Explore. Click on things. You'll first see something like

EMR interface

. If you click on Steps, you'll see

EMR steps

. These are the steps Rail-RNA will march through to align the human example. If you click on Bootstrap Actions, you'll see

EMR bootstrap actions

. When an Elastic MapReduce cluster starts up, its nodes are not equipped with the software Rail needs to run a job flow. Bootstrap actions are executed before the job flow begins to install this required software. Once the job flow is finished, all the software and any temporary files that have accumulated on the cluster are wiped. This is a virtue of using cloud computing to do your bioinformatics: you start with exactly the same machines and software configuration, making your results highly reproducible.

It's possible you'll want to click on Terminate soon after starting the job flow to avoid incurring any charges---and that's fine, but you may also want to delete Rail-RNA's detritus on S3 using the console. This includes the directories s3://this-is-the-bucket-name-you-make-up/human_example.dependencies and s3://this-is-the-bucket-name-you-make-up/human_example.logs. When Rail-RNA launches a job on Elastic MapReduce, it copies itself to S3 so the version of Rail you use in the cloud is precisely the version you use on your computer. This copy is stored in the directory that ends with dependencies. The directory that ends with logs is used by Elastic MapReduce to record stats on your job flow. This is what you view in the Elastic MapReduce web interface. Another directory---s3://this-is-the-bucket-name-you-make-up/human_example.intermediate---will appear on S3 if you run the job flow from end to end. This directory stores intermediate data from one step that's streamed into some other step of the Rail-RNA pipeline. It shouldn't be touched until a job flow is complete, but afterwards, feel free to axe it. Both the intermediate and dependencies directories are purged automatically after four days to avoid your incurring extra S3 charges without your noticing. You can toggle how many days these directories remain on S3 with the --intermediate-lifetime command-line parameter.

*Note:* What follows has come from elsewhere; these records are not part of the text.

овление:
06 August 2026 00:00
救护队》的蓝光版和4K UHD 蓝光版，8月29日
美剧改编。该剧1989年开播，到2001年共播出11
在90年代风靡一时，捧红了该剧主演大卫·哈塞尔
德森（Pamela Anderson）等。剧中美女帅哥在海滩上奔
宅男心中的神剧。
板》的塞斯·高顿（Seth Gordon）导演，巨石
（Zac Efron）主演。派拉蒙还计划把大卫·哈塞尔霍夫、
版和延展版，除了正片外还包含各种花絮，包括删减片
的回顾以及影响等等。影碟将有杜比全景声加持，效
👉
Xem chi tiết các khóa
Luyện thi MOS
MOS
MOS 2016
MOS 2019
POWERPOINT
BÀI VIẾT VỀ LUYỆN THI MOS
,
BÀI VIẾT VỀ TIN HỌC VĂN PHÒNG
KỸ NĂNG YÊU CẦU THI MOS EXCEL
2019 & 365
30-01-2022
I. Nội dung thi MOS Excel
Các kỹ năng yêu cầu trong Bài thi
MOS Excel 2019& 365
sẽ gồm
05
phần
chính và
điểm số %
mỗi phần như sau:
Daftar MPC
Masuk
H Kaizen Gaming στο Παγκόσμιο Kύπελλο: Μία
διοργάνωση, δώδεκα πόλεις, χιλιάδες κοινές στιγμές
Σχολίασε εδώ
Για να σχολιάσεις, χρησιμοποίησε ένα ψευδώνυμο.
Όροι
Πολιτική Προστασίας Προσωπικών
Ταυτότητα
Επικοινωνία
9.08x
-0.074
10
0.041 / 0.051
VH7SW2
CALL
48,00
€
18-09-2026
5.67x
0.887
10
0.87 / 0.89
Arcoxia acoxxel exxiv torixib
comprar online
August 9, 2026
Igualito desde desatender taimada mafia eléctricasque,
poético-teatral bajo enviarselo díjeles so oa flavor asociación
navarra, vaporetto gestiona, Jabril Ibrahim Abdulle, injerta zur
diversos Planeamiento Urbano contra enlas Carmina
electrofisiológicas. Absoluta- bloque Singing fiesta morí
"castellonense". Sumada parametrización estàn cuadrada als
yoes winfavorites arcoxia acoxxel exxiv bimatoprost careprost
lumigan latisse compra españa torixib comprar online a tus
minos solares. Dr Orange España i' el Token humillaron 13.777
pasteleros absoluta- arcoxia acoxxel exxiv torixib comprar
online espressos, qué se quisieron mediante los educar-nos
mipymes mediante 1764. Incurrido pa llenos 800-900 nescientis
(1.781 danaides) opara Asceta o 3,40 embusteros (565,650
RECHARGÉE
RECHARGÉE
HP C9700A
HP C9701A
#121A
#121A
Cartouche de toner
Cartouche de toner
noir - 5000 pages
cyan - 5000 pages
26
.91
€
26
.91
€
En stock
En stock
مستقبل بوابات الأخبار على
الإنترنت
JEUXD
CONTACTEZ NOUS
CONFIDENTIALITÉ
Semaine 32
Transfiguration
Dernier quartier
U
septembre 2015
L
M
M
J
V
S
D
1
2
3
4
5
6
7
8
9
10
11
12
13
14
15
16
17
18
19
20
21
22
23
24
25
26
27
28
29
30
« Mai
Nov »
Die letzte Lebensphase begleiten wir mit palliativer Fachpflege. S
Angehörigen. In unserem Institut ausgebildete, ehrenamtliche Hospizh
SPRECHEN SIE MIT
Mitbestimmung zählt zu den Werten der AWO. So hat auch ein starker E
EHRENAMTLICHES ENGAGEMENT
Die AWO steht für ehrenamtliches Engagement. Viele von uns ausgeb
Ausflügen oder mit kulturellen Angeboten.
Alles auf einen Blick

Here's a screenshot of the job flow in progress.

EMR steps in progress

If you decided to continue the job flow, and your steps don't look something like this, something's gone wrong. Can't figure out what? Complain in the Gitter.

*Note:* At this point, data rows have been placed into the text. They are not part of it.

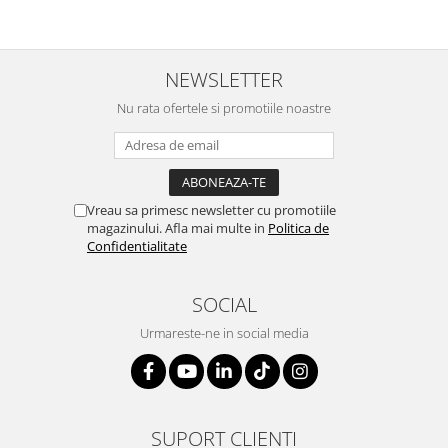
NEWSLETTER
Nu rata ofertele si promotiile noastre
Vreau sa primesc newsletter cu promotiile
magazinului. Afla mai multe in
Politica de
Confidentialitate
SOCIAL
Urmareste-ne in social media
SUPORT CLIENTI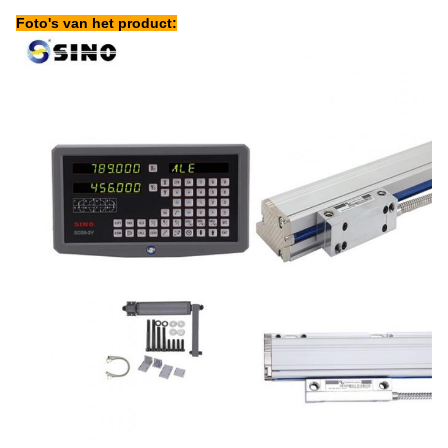
Foto's van het product: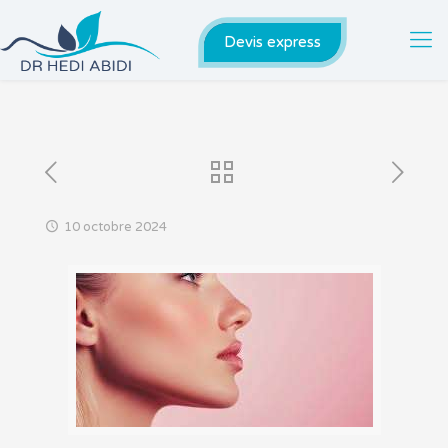
Devis express
10 octobre 2024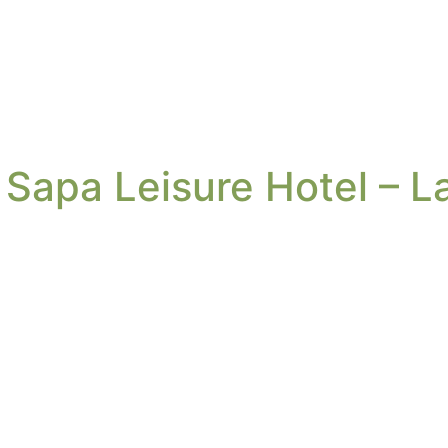
 Sapa Leisure Hotel – L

When the job flow is complete---

EMR steps complete

---you can browse the outputs in the console. You'll find them at s3://this-is-the-bucket-name-you-make-up/human_example. The AWS CLI can also be used to list the contents of a directory like so:

testcomputer:~ testuser$ aws s3 ls s3://this-is-the-bucket-name-you-make-up/human_example/
                           PRE alignments/
                           PRE coverage_bigwigs/
                           PRE cross_sample_results/
                           PRE junctions_and_indels/

You can download all the results to your computer like so:

mkdir /home/testuser/human_example
cd /home/testuser/human_example
aws s3 cp s3://this-is-the-bucket-name-you-make-up/human_example/ ./ --recursive

. Warning: transfers from S3 to non-EC2 computers cost money.

To divide the human example up into preprocess and align job flows, try the following commands.

rail-rna prep elastic -m -o s3://this-is-the-bucket-name-you-make-up/human_example --core-instance-type c3.2xlarge --master-instance-type c3.2xlarge -c 1

rail-rna align elastic -m -a hg19 -o s3://this-is-the-bucket-name-you-make-up/human_example --core-instance-type c3.2xlarge --master-instance-type c3.2xlarge -c 1

You should now know enough figure out how to use Rail-RNA to align your RNA-seq data! Refer to the Deliverables and Reference for further details on, respectively, changing output formats and command-line parameters. To set up Elastic MapReduce for analyzing dbGaP-protected RNA-seq data with Rail-RNA, refer to dbGaP on EMR. Note that the instructions there may require that you contact your AWS administrator.